▶ _Given problem_
Go through the items below and reproduce every line that contains the string "http".

▶ _Record extracts_
** Start **
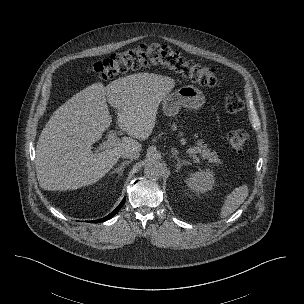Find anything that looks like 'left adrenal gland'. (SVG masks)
** End **
** Start **
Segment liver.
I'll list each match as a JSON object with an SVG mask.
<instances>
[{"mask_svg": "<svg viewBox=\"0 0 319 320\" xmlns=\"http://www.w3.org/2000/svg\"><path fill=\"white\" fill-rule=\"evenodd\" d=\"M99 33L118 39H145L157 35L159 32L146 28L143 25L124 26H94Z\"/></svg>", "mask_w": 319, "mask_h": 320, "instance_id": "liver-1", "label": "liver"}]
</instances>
** End **
** Start **
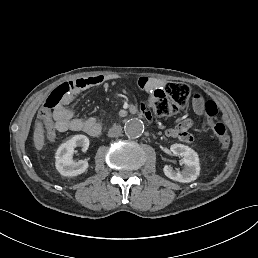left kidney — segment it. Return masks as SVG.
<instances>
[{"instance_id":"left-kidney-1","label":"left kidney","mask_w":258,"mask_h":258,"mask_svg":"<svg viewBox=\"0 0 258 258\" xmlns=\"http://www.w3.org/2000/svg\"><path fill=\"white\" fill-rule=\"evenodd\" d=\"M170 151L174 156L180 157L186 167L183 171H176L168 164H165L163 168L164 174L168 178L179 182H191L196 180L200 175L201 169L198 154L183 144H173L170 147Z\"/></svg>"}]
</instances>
** End **
▶ _Response for this exercise_
[{"mask_svg": "<svg viewBox=\"0 0 319 320\" xmlns=\"http://www.w3.org/2000/svg\"><path fill=\"white\" fill-rule=\"evenodd\" d=\"M99 33L118 39H145L157 35L159 32L146 28L143 25L124 26H94Z\"/></svg>", "mask_w": 319, "mask_h": 320, "instance_id": "liver-1", "label": "liver"}]
[{"instance_id":"left-kidney-1","label":"left kidney","mask_w":258,"mask_h":258,"mask_svg":"<svg viewBox=\"0 0 258 258\" xmlns=\"http://www.w3.org/2000/svg\"><path fill=\"white\" fill-rule=\"evenodd\" d=\"M170 151L174 156L180 157L186 167L183 171H176L168 164H165L163 168L164 174L168 178L179 182H191L196 180L200 175L201 169L198 154L183 144H173L170 147Z\"/></svg>"}]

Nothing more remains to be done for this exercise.